In the light of those comments, I hope that my right hon. Friend will withdraw his amendment. If he will not, I hope that he will consider my arguments carefully, and I am happy to continue the discussion at a later date.

Mr. George: I am not entirely reassured, and I shall talk to the Minister and others, but I do not want to press the amendment to a vote at this stage. I hope that the Minister, or his successor, will realise that my approach is the better one. Sucking up to the industry will make some very happy, but it will make me and others very unhappy. None the less, I beg to ask leave to withdraw the amendment.

Amendment, by leave, withdrawn.

The Chairman: We come to amendment No. 11, which is also in the name of the right hon.

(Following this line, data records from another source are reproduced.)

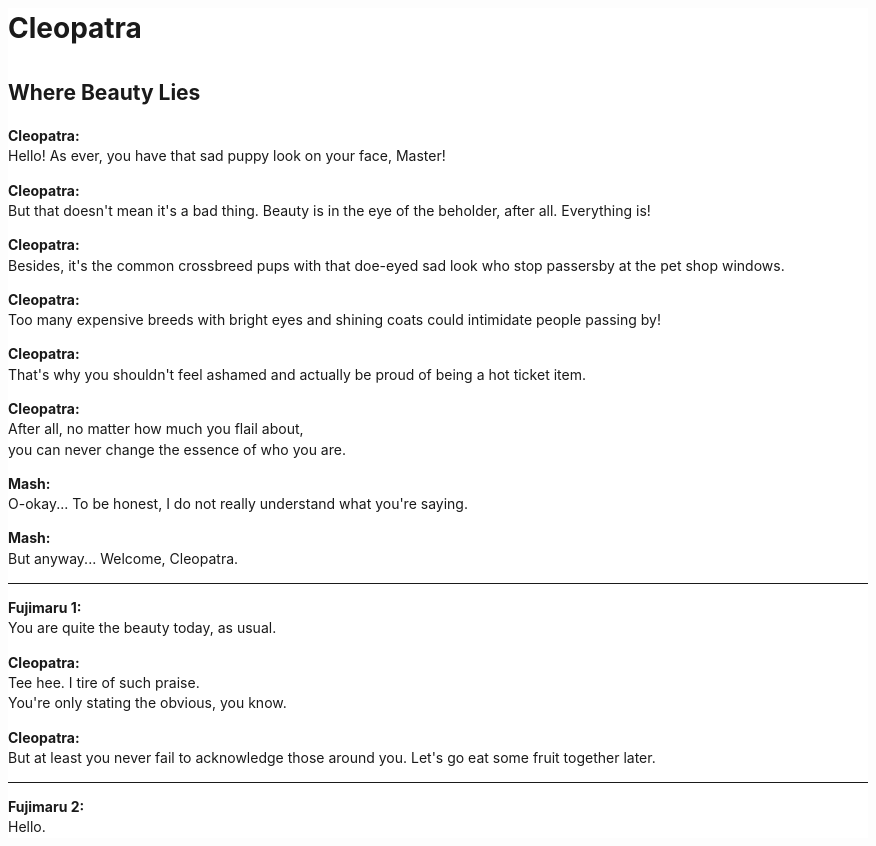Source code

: # Cleopatra  
  
## Where Beauty Lies  
  
**Cleopatra:**   
Hello! As ever, you have that sad puppy look on your face, Master!  
  
   
**Cleopatra:**   
But that doesn't mean it's a bad thing. Beauty is in the eye of the beholder, after all. Everything is!  
  
   
**Cleopatra:**   
Besides, it's the common crossbreed pups with that doe-eyed sad look who stop passersby at the pet shop windows.  
  
   
**Cleopatra:**   
Too many expensive breeds with bright eyes and shining coats could intimidate people passing by!  
  
   
**Cleopatra:**   
That's why you shouldn't feel ashamed and actually be proud of being a hot ticket item.  
  
   
**Cleopatra:**   
After all, no matter how much you flail about,  
you can never change the essence of who you are.  
  
   
**Mash:**   
O-okay... To be honest, I do not really understand what you're saying.  
  
   
**Mash:**   
But anyway... Welcome, Cleopatra.  
  
   
  
---  
  
**Fujimaru 1:**   
You are quite the beauty today, as usual.  
   
**Cleopatra:**   
Tee hee. I tire of such praise.  
You're only stating the obvious, you know.  
  
   
**Cleopatra:**   
But at least you never fail to acknowledge those around you. Let's go eat some fruit together later.  
  
   
  
---  
  
**Fujimaru 2:**   
Hello.  
   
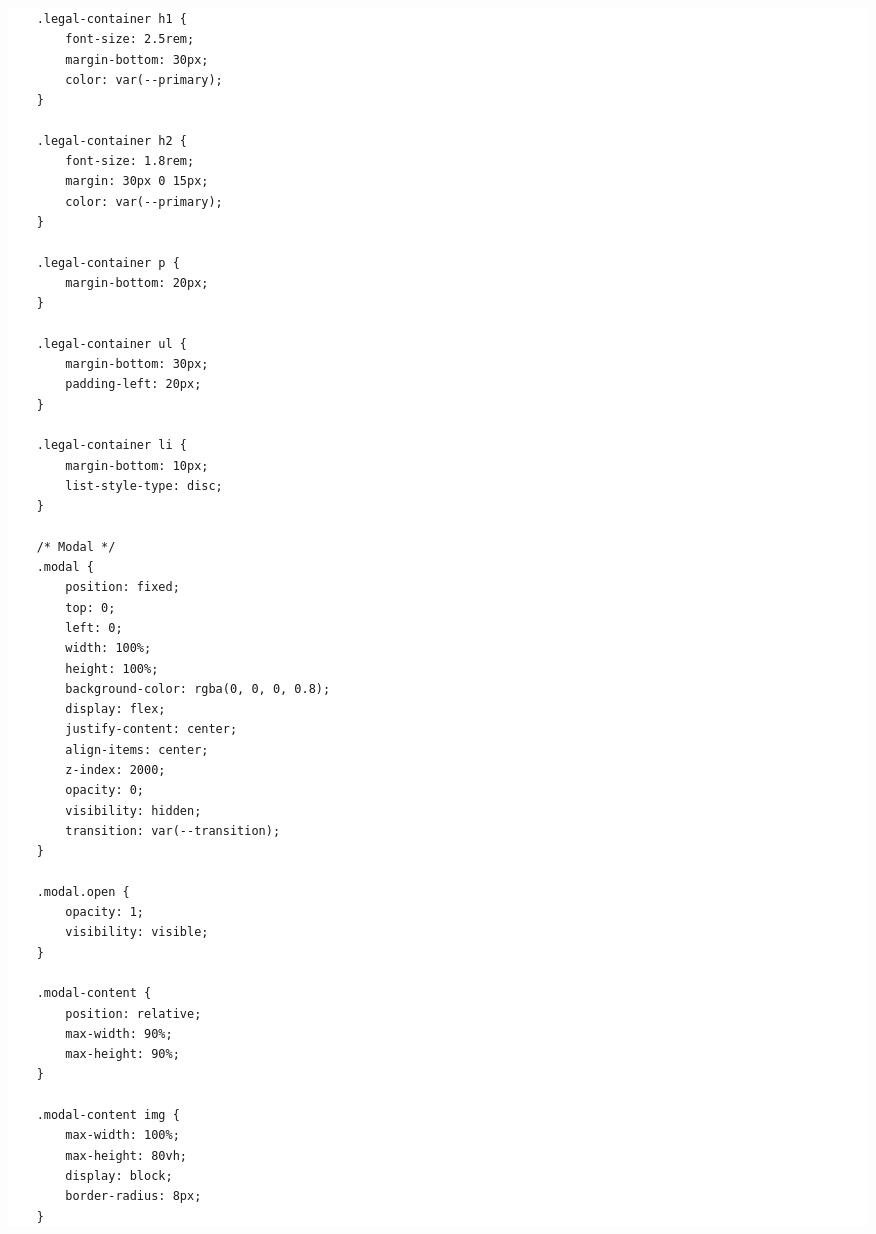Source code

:         .legal-container h1 {
            font-size: 2.5rem;
            margin-bottom: 30px;
            color: var(--primary);
        }

        .legal-container h2 {
            font-size: 1.8rem;
            margin: 30px 0 15px;
            color: var(--primary);
        }

        .legal-container p {
            margin-bottom: 20px;
        }

        .legal-container ul {
            margin-bottom: 30px;
            padding-left: 20px;
        }

        .legal-container li {
            margin-bottom: 10px;
            list-style-type: disc;
        }

        /* Modal */
        .modal {
            position: fixed;
            top: 0;
            left: 0;
            width: 100%;
            height: 100%;
            background-color: rgba(0, 0, 0, 0.8);
            display: flex;
            justify-content: center;
            align-items: center;
            z-index: 2000;
            opacity: 0;
            visibility: hidden;
            transition: var(--transition);
        }

        .modal.open {
            opacity: 1;
            visibility: visible;
        }

        .modal-content {
            position: relative;
            max-width: 90%;
            max-height: 90%;
        }

        .modal-content img {
            max-width: 100%;
            max-height: 80vh;
            display: block;
            border-radius: 8px;
        }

Member for Walsall, South.

Mr. George: I do not want to move amendment No. 11.

The Chairman: The right hon. Gentleman does not wish to move his amendment, so amendment No. 11 is not moved.

Mr. George: I am in no way questioning your authority, Mr. Winterton, even though I might wish to do so. However, given that the best amendment that I tabled—on the complaints committee—has bitten the dust, may I make a four-paragraph contribution on the schedule?

The Chairman: That particular amendment was not selected because it was not considered appropriate. If the right hon. Gentleman briefly refers to what he would have said had the amendment been selected, I will not have time to rule him out of order.

Question proposed, That this schedule be the First schedule to the Bill.

6 pm

Mr. George: Thank you, Mr Winterton. My point is a matter of detail: at the moment, who does one complain to about a misdemeanour or crime against the private security industry? It is important to address that in the Bill and, if the Minister is interested, perhaps he will table an amendment on the complaints committee—which is not an appeals committee. I have gone into considerable detail on the matter, which should make further explanations superfluous.

The Chairman: I am sure that the Minister has heard what the right hon. Gentleman said and that he will respond.

Mr. Simon Hughes: Will the Minister set out the Government's latest thinking on the timetable for the recruitment, the composition, the work and the full functioning of the security industry authority?

Mr. Charles Clarke: I assure my right hon. Friend that I will carefully consider what he has said and whether it might be appropriate to table an amendment later.

I am in no position to give further information on the timetable. I can only say that, assuming the Bill receives Royal Assent, we intend to move as rapidly as possible in establishing the authority. There is no motive for delay. The whole industry and other interested parties want to see action on this matter. I will be happy to write to the Committee on that matter before Report.

Mr. Bercow: How many potential candidates for membership of the authority have thus far been earmarked?

Mr. Clarke: None. As I indicated, the Nolan process will be in operation, and we shall go through the normal process of advertising in that context. No one has been earmarked, or even considered, as far as I know.

Mr. Simon Hughes: I am grateful to the Minister for giving a half-helpful answer. Given the practicalities, what is the earliest time by which he would expect the authority to be functioning? I understand all the constraints, but will he also give us the latest date by which the industry can expect the authority to be up and running and the process of registration to be in place.

Mr. Clarke: It is difficult to be precise but the fairest thing to say is that it will be difficult to establish the authority, get it going, and have it functioning effectively before the middle or end of 2002. Practically, it may even be later. I assure the Committee that we will be moving with maximum expedition. The process of establishing a new organisation and appointing a new authority takes time, and there is no way around that, as the hon. Gentleman would acknowledge.